We started this concept about four years ago, we didn’t know much about what we were getting ourselves into. The former bartender in us, just knew we wanted to drink tasty Haitian cocktails made with REAL HAITIAN JUICY GOODNESS FRUIT and that at the time, we couldn’t get it anywhere else. We also knew that our hometown was looked at like the land of no return. To counter-act the incessant shade towards Croix-des-Bouquets, we set really high standards for our cuisine, our service, and our branding. We were convinced that the restaurant would become a beacon, attracting investors and encouraging visitation to the wonderful and undervalued sites in Croix-des-Bouquets. We also dreamed that the once bountiful land of the area would once again be adorned with rows of fresh produce, bursting with economic activity.
As with all dreams in life, they never go as planned. This carefully created restaurant, that was to be one of many that would be opened across Haiti, serving “Haitian comfort food with a spin,” was not meeting any of those goals.
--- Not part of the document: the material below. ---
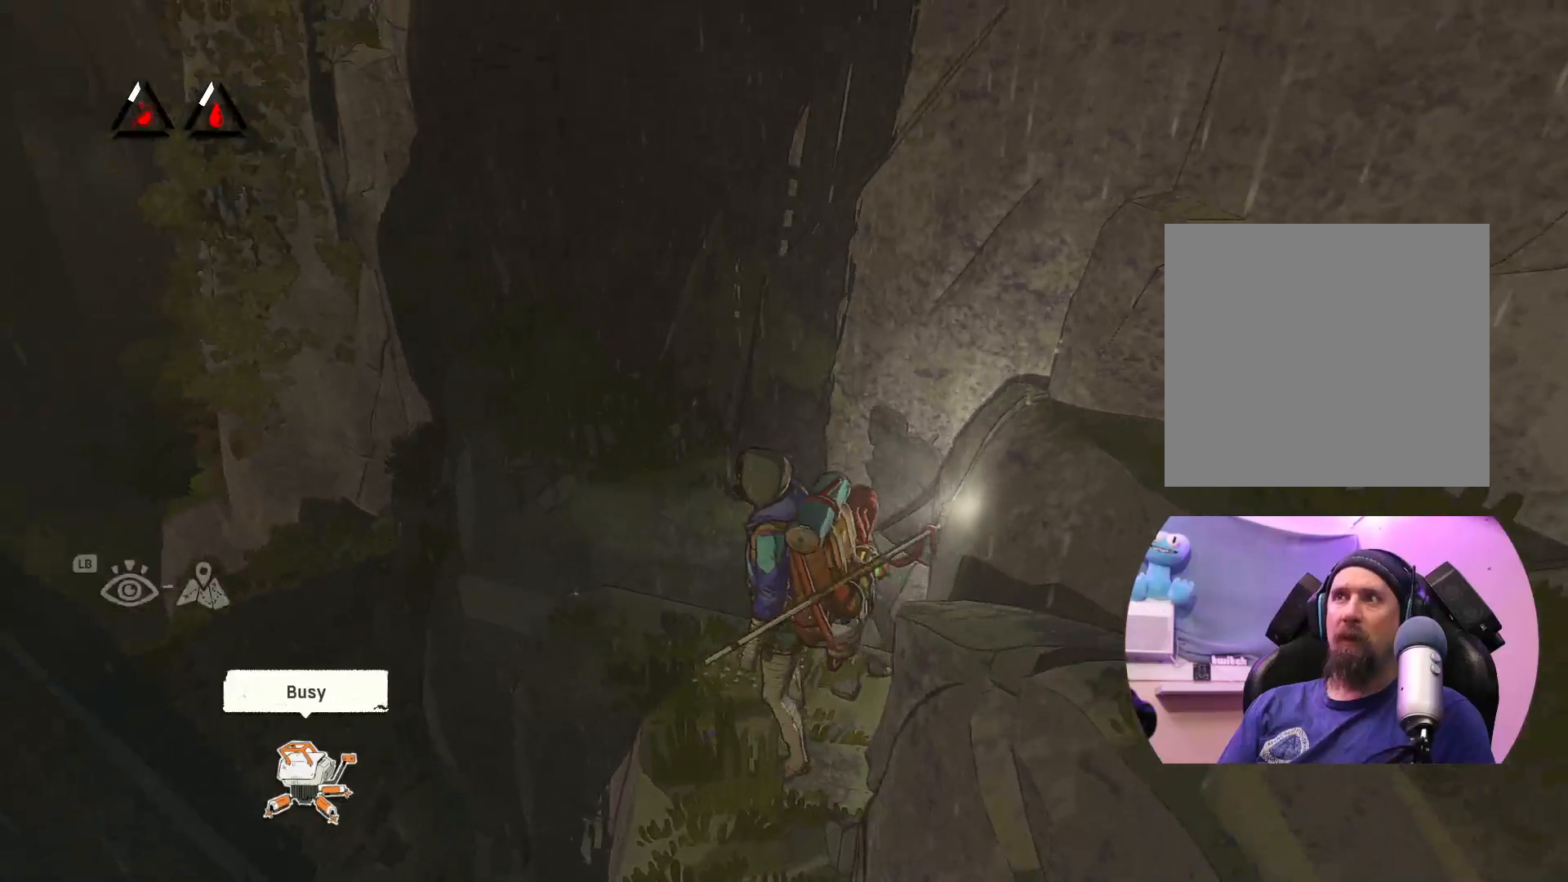
{"buttons": [], "left_stick": "center", "right_stick": "right", "events": [[50, "right_stick", "down-left"], [233, "right_stick", "down-right"], [500, "right_stick", "right"]]}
On the contrary, it was creating its own goals that were not in our timeline, nor our business plan for that matter!
We hadn’t factored in how bad traffic would become, and so our restaurant become a lunch place for the local residents rather than a beacon for the entire capital. Our distance forced us to become caterers to take our products to the clients. The wonderful court yard space in the restaurant wasn’t the dance floor/sipping cocktails under the tree spot we thought it would be, instead it became heavy in demand for weddings and kindergarten graduations. So, now we wearing the hats of event planners. But most surprising of all on the list, was becoming a bottling facility.
When people have the MyaBèl experience, they are always amazed and impressed by the product flavors and brand image. But the distance of the restaurant during the week was problematic. One client in particular, Katelyn, had a solution. She loved the food and the concept so much she asked us to bottle our products. We thought it to be so odd…bottling cocktails and our house mango pikliz? It was one thing to own a restaurant, become caters, and event planners, but we weren’t food scientist.
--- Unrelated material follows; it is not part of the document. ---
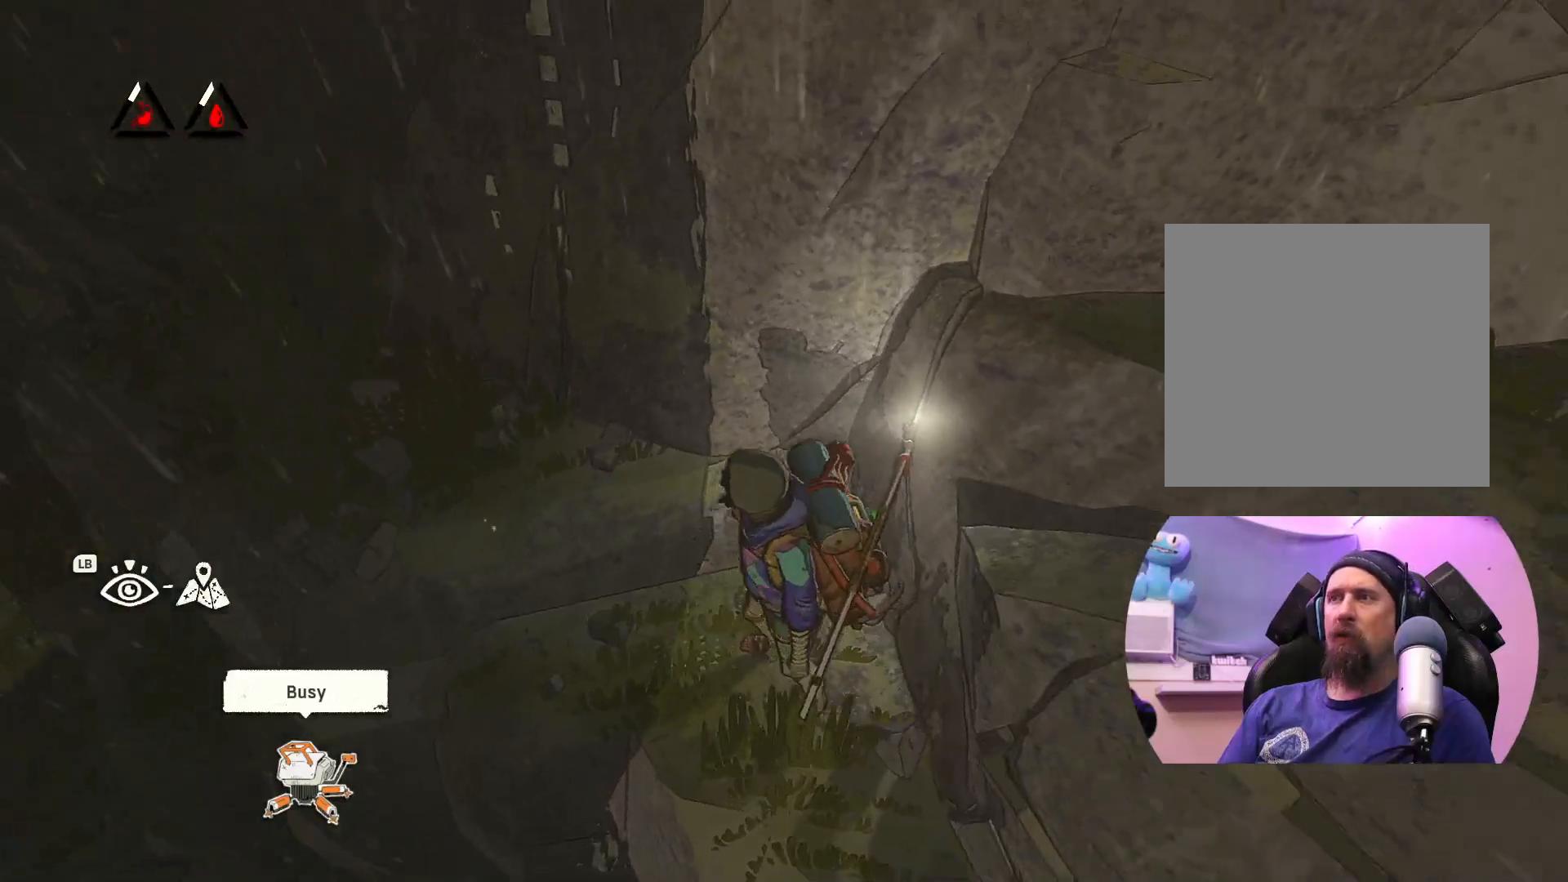
{"buttons": [], "left_stick": "center", "right_stick": "right", "events": [[317, "right_stick", "right"]]}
Oddly enough, as with all things in entrepreneurship, before we knew it, we did in fact take a course in the school of life experience and learned how to bottle our cocktails, and our sauces. As that part of the business grew, we developed our branding targeting our market segment, that we affectionately baptized “the Katelyns.”
Thus, MyaBèl, the would be Kreyòl chain restaurant of Haiti, became, MyaBèl, the full Haitian gastronomy experience packaging food products and with a full-service (wedding, catering, special events, you name it) restaurant. We are Authentically Ayiti, and this blog chronicles our ever growing, ever changing, baby MyaBèl.